4 June 2006 | Quinoa1984
rather sweet; left me with a smile when I first saw it
One might call Cookie's Fortune a 'minor' effort from Robert Altman, a filmmaker who once commented that each film "is all part of the same picture", or rather one long movie with bits and pieces making up a career whole. But it has enough going for it through its very competent cast and interesting script to keep it afloat from being the kind of small film little old ladies might watch on TV during the day. In that sense it isn't as 'heavy' as some of Altman's other work. It is also cool enough to treat the subject of a mystery around a suicide with enough humanity to make some scenes smile-worthy. Considering some of the darker elements in the script, Altman depicts this to the point where- get this- Cookie's Fortune is sometimes shown on the HBO family channel!

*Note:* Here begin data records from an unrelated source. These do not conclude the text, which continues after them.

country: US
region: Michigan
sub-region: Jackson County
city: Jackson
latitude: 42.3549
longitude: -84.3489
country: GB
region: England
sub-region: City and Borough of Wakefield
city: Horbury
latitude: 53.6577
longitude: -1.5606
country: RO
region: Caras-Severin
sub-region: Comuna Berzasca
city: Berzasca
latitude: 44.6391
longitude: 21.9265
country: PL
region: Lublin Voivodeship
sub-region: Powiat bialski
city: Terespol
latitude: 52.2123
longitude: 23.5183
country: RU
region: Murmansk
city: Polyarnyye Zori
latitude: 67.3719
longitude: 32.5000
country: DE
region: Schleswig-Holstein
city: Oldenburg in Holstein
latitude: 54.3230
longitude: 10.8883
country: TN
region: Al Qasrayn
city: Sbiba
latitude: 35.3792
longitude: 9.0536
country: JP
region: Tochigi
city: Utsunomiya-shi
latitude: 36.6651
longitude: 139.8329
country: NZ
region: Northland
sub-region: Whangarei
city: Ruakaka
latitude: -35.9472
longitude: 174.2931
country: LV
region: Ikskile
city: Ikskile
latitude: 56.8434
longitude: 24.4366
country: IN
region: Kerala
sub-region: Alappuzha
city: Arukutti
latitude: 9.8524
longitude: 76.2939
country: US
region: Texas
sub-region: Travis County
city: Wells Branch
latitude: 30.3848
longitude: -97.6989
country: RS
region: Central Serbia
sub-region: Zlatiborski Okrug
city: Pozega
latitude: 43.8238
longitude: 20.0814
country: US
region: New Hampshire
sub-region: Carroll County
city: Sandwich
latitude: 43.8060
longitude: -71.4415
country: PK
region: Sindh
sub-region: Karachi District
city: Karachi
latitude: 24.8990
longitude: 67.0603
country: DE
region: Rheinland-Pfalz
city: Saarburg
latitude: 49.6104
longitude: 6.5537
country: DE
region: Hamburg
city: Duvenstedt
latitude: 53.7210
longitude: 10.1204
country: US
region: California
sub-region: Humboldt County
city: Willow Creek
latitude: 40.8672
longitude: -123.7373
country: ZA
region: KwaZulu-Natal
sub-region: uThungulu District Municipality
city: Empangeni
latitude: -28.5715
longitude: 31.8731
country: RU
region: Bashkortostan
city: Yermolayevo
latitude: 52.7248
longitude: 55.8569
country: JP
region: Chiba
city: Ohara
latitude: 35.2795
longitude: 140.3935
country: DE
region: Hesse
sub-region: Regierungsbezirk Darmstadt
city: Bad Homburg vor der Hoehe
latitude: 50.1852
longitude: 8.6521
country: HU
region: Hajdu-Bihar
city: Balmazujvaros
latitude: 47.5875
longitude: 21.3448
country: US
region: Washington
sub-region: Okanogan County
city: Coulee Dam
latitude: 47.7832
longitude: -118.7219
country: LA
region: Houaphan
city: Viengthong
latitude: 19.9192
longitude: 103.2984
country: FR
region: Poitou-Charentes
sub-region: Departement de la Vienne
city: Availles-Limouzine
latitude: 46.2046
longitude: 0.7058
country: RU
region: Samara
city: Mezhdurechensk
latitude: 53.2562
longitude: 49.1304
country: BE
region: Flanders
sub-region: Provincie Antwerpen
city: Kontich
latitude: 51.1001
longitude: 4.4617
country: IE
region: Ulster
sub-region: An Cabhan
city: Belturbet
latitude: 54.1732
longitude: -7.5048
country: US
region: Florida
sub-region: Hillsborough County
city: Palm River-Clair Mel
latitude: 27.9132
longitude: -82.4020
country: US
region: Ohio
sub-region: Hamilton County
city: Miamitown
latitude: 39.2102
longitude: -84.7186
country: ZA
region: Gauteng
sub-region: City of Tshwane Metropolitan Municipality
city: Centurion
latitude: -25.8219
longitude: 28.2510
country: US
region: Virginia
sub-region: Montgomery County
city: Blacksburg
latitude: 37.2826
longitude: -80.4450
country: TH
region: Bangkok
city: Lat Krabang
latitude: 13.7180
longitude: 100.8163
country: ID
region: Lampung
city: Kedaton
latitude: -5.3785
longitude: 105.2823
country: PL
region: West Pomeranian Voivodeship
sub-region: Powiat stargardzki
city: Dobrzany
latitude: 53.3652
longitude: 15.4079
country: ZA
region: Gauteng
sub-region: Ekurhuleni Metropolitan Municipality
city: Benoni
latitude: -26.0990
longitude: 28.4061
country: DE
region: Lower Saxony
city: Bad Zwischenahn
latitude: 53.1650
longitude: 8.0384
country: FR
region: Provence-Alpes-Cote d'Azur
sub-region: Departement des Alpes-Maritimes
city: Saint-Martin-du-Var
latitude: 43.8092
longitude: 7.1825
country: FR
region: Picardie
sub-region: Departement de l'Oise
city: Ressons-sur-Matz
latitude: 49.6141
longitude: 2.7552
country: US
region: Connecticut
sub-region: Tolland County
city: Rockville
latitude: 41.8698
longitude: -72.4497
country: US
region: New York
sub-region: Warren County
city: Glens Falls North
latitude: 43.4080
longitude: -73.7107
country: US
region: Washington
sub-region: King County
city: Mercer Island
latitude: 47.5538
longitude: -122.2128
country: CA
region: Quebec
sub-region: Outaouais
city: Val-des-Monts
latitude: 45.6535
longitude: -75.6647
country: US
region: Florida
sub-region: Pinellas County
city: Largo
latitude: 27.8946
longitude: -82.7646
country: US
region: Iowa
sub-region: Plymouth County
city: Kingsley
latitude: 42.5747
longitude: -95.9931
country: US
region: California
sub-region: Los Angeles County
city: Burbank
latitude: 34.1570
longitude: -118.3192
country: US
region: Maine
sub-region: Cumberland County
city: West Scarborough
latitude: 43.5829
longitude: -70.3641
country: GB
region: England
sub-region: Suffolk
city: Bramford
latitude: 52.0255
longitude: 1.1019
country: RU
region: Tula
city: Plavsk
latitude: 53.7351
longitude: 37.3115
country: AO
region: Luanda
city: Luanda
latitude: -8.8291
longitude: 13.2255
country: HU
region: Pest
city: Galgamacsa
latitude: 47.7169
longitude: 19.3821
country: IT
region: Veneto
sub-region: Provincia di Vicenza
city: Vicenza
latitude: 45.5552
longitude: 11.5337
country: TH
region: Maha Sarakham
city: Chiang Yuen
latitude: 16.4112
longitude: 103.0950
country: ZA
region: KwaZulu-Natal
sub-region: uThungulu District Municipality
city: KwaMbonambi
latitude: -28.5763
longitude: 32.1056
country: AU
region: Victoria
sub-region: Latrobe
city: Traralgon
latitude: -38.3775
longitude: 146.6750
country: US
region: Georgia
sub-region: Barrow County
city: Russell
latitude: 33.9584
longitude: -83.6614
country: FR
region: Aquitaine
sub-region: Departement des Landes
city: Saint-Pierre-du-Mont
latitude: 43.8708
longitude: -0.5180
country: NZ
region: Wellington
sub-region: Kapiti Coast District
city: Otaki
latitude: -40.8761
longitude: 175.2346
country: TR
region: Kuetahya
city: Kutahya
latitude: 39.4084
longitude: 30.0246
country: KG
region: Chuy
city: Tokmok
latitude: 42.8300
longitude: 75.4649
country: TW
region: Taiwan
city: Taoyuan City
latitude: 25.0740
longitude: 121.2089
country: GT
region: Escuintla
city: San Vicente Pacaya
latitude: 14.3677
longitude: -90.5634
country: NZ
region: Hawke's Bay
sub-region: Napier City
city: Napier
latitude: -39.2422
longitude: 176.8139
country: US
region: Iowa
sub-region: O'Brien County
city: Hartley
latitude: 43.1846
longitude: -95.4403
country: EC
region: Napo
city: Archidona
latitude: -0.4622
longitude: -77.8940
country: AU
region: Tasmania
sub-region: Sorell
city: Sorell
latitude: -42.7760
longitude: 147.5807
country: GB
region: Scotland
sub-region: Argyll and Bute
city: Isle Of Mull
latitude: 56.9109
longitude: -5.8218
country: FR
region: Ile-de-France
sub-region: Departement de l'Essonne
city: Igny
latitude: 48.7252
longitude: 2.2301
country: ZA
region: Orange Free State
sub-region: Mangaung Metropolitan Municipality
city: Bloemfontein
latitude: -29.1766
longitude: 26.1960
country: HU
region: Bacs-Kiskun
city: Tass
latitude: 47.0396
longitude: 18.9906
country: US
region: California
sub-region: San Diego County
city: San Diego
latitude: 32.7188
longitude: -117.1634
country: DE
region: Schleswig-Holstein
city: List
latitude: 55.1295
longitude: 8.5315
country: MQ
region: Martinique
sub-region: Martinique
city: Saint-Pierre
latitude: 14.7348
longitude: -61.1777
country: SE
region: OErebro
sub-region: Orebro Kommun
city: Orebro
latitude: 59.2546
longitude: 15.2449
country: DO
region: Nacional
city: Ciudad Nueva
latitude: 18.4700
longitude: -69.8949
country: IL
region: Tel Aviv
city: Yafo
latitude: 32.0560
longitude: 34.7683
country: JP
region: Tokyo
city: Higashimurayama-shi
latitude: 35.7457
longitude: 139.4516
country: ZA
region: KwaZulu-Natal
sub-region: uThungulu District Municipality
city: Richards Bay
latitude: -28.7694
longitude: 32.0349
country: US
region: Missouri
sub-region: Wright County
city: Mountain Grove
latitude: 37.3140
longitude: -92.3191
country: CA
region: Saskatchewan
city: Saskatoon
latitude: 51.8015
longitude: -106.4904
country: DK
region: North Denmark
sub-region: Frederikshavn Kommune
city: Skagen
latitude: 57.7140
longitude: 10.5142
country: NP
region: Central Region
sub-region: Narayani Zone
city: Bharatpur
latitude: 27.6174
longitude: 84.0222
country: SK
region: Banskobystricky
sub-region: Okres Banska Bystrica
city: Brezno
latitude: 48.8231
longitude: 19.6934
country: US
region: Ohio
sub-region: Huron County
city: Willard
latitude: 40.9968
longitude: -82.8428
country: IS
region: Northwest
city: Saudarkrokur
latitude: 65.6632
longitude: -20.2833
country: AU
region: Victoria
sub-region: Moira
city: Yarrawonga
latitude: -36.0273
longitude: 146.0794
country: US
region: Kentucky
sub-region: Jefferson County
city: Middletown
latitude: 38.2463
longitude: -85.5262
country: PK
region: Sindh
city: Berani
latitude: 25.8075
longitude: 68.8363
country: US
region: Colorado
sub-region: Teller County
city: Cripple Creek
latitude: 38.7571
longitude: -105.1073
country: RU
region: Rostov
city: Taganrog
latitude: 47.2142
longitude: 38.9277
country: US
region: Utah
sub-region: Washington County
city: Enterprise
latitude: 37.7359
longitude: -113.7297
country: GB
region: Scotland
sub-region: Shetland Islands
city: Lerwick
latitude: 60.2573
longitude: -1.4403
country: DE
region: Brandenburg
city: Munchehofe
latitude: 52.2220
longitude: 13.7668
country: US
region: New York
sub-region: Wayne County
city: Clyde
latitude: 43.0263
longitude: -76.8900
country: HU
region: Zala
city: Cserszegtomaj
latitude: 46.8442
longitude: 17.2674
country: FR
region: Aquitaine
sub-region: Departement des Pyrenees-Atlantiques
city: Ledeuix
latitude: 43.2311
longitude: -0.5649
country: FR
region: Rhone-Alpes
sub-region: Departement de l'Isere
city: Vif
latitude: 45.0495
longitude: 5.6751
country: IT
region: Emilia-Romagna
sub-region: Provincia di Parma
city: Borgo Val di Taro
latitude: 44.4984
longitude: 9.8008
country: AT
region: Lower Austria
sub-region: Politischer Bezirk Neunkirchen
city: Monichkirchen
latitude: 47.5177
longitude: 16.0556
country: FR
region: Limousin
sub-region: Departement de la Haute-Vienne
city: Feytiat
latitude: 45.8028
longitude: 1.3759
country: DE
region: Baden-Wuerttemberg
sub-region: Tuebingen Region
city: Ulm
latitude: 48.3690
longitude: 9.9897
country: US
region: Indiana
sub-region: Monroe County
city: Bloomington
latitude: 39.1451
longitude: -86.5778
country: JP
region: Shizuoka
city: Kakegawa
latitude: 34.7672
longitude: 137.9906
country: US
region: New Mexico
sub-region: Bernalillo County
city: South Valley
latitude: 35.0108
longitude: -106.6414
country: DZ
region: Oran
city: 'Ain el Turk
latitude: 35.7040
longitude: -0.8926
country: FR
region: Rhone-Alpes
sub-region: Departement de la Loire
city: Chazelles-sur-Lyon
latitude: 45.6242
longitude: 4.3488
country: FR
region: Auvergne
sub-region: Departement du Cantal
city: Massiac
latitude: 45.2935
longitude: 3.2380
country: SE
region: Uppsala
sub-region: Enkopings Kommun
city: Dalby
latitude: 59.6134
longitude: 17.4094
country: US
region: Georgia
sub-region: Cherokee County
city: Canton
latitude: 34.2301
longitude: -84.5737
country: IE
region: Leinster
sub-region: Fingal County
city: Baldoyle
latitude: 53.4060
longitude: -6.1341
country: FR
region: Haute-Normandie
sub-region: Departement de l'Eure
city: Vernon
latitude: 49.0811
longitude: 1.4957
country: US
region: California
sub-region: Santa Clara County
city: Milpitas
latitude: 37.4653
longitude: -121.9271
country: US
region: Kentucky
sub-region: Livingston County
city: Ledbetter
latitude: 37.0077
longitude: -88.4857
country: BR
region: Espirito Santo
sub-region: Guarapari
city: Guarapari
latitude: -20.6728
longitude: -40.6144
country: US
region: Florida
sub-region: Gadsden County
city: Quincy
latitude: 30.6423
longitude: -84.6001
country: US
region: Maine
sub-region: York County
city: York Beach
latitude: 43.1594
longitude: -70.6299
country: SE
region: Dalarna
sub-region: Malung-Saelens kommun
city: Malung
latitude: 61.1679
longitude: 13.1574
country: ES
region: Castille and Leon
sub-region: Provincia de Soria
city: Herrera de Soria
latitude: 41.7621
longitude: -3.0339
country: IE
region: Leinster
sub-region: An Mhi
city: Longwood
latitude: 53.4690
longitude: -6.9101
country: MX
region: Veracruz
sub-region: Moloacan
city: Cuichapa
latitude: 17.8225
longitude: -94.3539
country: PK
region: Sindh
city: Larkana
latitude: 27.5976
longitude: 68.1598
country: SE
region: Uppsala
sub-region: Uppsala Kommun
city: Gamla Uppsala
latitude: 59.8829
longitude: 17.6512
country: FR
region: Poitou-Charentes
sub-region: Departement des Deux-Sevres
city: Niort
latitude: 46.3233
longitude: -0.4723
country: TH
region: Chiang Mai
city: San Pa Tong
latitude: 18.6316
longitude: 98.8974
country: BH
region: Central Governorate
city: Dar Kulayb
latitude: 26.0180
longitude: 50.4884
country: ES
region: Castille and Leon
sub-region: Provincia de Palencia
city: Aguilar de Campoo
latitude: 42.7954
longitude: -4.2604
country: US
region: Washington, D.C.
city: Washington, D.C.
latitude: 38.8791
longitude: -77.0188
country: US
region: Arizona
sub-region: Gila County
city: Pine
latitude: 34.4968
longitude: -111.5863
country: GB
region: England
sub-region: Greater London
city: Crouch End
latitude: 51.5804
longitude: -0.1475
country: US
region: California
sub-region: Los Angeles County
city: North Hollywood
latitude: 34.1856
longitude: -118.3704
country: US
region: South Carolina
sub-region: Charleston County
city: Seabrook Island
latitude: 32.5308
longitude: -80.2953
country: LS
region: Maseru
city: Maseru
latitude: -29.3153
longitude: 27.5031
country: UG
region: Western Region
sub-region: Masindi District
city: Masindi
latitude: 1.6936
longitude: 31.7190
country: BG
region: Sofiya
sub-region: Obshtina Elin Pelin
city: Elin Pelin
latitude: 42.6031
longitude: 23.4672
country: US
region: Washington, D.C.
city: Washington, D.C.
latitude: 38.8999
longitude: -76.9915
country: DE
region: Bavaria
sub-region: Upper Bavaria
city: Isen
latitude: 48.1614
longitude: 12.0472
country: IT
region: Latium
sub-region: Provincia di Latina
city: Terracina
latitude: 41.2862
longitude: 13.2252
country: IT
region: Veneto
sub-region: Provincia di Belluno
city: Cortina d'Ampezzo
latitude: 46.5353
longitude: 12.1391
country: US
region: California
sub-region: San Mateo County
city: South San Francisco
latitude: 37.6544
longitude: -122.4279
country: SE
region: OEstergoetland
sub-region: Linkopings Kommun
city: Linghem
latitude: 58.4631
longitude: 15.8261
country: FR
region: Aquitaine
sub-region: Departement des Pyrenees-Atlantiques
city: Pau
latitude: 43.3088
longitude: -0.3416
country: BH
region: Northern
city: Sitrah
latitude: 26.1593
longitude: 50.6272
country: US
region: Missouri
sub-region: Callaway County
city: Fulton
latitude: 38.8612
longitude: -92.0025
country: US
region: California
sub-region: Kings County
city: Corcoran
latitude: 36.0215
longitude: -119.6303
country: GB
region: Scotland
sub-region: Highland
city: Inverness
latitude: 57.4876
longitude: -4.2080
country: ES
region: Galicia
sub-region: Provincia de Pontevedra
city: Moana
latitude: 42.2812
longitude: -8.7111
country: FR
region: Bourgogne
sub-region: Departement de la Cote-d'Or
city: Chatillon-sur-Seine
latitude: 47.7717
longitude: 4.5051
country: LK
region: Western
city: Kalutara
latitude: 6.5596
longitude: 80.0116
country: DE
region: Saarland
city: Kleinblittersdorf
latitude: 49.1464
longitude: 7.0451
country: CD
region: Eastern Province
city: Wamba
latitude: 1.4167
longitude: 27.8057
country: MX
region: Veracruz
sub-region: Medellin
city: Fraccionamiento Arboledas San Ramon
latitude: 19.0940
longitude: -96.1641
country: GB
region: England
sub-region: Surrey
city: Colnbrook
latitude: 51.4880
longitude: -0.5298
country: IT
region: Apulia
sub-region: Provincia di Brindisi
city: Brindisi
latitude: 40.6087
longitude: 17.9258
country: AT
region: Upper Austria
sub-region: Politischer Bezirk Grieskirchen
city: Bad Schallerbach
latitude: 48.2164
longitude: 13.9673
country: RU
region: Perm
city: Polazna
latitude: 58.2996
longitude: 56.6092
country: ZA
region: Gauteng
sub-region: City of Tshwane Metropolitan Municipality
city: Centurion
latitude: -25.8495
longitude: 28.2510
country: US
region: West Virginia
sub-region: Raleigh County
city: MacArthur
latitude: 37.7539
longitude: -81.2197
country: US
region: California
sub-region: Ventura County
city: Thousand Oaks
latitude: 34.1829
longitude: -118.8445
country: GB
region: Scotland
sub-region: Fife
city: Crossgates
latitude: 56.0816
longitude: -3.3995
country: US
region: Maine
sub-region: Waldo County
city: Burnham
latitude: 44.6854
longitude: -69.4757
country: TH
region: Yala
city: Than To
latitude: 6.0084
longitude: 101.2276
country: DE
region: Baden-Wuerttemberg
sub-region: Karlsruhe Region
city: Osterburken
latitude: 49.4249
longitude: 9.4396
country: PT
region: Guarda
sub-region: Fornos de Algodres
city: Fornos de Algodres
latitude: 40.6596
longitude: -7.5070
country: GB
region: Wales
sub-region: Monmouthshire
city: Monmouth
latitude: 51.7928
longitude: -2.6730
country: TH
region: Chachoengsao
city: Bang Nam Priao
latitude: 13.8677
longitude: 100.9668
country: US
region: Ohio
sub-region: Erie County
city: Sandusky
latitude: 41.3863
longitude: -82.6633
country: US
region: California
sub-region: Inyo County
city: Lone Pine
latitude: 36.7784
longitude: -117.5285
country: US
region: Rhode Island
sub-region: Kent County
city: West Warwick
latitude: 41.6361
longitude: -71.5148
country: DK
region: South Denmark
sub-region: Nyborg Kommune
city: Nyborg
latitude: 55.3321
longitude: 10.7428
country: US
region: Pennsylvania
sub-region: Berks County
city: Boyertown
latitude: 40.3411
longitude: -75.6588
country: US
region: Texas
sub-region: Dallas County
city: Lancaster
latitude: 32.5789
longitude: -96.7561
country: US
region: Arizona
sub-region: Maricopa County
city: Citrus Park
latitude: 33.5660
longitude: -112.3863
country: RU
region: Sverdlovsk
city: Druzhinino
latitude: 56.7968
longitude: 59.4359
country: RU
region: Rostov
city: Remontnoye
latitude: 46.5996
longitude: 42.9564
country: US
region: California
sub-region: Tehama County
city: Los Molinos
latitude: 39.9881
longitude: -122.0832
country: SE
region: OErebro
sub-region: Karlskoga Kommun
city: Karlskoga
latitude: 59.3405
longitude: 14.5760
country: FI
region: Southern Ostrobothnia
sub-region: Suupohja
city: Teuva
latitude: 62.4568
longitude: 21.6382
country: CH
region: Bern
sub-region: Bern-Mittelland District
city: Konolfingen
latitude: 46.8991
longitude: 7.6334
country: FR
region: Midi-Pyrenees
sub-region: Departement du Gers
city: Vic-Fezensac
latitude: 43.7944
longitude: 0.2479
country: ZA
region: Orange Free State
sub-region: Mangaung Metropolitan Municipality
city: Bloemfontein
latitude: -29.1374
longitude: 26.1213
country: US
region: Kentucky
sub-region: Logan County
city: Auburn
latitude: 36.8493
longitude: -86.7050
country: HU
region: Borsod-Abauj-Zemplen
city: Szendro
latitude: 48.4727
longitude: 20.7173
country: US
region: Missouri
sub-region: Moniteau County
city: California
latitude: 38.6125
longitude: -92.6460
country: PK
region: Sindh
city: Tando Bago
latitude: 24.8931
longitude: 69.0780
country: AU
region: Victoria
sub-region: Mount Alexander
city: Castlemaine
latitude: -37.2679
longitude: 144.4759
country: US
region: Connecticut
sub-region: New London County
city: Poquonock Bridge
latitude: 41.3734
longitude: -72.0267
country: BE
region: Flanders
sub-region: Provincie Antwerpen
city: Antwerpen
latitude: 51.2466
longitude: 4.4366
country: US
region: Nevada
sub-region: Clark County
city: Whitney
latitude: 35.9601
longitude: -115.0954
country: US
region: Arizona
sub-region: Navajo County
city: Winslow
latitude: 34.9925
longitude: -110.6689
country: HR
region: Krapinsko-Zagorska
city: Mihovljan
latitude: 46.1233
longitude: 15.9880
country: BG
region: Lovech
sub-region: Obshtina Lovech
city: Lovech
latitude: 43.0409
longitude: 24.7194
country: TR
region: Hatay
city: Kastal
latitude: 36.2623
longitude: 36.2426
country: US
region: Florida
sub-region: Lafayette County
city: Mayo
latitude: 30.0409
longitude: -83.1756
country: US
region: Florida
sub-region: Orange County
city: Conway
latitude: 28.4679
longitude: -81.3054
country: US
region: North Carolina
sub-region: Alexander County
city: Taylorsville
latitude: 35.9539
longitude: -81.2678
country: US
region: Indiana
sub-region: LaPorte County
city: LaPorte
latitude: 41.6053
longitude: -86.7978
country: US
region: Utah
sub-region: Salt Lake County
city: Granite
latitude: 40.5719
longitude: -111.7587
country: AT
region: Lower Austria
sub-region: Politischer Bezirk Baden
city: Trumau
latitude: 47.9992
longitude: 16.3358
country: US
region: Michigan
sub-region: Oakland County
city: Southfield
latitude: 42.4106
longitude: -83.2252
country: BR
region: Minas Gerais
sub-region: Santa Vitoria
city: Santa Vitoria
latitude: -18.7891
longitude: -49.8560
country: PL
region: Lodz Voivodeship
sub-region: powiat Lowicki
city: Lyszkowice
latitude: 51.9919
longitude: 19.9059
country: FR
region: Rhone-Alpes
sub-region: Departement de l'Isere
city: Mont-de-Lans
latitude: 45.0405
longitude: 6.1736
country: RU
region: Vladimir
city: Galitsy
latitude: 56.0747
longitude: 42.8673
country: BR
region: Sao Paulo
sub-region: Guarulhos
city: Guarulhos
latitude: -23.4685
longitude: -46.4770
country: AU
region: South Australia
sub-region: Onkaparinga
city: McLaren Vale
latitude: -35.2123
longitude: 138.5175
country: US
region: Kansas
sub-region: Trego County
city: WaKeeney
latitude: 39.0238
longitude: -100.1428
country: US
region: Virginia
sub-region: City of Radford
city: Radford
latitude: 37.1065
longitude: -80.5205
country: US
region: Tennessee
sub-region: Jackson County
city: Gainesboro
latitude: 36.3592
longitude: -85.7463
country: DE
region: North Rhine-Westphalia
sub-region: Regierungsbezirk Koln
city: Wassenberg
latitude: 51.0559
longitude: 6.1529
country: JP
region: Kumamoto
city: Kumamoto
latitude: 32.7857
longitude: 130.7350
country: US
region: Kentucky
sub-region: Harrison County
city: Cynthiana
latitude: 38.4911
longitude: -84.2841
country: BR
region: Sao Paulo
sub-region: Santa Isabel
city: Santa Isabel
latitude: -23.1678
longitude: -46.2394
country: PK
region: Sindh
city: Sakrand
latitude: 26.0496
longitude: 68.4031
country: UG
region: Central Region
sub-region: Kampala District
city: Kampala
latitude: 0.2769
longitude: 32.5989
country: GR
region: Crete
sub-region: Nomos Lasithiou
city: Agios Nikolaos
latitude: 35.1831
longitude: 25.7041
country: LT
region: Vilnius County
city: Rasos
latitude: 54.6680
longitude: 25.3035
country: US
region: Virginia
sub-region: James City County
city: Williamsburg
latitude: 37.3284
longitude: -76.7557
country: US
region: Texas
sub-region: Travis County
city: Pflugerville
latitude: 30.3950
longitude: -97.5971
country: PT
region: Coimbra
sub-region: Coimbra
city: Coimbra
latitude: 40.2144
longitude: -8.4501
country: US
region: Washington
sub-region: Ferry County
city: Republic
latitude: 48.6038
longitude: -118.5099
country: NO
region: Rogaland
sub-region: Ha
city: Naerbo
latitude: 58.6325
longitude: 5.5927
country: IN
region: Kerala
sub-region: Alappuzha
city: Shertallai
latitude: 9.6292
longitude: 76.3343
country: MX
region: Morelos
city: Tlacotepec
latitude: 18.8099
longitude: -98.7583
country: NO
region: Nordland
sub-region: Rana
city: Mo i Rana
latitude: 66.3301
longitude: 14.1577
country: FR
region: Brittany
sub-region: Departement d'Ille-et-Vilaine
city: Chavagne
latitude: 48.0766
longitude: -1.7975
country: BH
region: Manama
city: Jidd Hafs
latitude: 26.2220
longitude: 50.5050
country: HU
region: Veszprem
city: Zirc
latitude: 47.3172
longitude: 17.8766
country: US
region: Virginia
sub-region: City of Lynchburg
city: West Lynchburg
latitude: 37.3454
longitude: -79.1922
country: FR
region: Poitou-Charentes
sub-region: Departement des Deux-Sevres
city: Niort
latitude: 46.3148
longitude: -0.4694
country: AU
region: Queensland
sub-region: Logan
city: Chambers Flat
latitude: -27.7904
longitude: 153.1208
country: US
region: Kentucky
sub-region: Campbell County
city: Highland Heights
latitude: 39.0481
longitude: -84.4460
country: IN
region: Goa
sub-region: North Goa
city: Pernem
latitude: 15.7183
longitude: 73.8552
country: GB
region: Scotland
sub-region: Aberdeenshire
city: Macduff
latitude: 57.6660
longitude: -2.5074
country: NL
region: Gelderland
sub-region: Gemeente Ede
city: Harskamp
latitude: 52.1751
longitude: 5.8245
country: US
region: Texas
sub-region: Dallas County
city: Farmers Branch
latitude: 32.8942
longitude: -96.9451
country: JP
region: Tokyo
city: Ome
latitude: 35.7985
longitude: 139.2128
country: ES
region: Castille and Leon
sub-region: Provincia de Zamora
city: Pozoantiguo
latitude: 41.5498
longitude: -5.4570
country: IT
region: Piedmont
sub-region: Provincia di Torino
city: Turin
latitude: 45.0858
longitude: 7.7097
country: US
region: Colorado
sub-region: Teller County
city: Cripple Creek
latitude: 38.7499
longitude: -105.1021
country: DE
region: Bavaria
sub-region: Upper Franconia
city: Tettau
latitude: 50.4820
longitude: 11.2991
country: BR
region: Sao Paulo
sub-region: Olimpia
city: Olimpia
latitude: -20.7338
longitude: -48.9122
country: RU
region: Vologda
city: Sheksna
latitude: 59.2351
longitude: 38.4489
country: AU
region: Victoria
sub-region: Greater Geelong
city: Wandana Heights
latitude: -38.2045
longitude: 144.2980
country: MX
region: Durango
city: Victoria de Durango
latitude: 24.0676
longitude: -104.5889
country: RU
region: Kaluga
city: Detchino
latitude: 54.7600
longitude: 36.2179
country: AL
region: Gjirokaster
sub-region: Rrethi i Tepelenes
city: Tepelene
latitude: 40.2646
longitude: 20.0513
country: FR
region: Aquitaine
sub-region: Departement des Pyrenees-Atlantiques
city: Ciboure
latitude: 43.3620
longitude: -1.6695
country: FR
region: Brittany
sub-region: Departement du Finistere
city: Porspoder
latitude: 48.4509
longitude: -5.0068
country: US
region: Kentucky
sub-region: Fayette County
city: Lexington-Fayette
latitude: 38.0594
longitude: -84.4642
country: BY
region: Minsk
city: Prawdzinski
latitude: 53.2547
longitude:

Is it really a kid's film? I'm not sure, but it isn't work for only one age group- its appeal from its cast of a collective of small towners is appealing to most in the audience. That the cast- Glenn Close, Liv Tyler, (especially) Charles S. Dutton, even Chris O'Donnell- gels and plays some of the dialog sincerely even when its meant to not be taken seriously at all, is a credit to the filmmaker. That it also might not be quite as memorable as some of the director's major films is and is not a fault. It is a fault because the subject matter is sort of stuck in a certain genre realm. It is not because the subject mater is also very much more intelligent than would be expected at times. I was also fond of certain scenes and interactions with the actors, the rhythm of it all, like early on with Dutton and the actress Patricia Neal who plays the old lady. I also really like the climax.
So it's a good work about the rumblings and eccentricities of a small town, the good in people as well as the lesser parts, and parts of greed and death seen through a light that is not aiming for anything 'cheap', so to speak.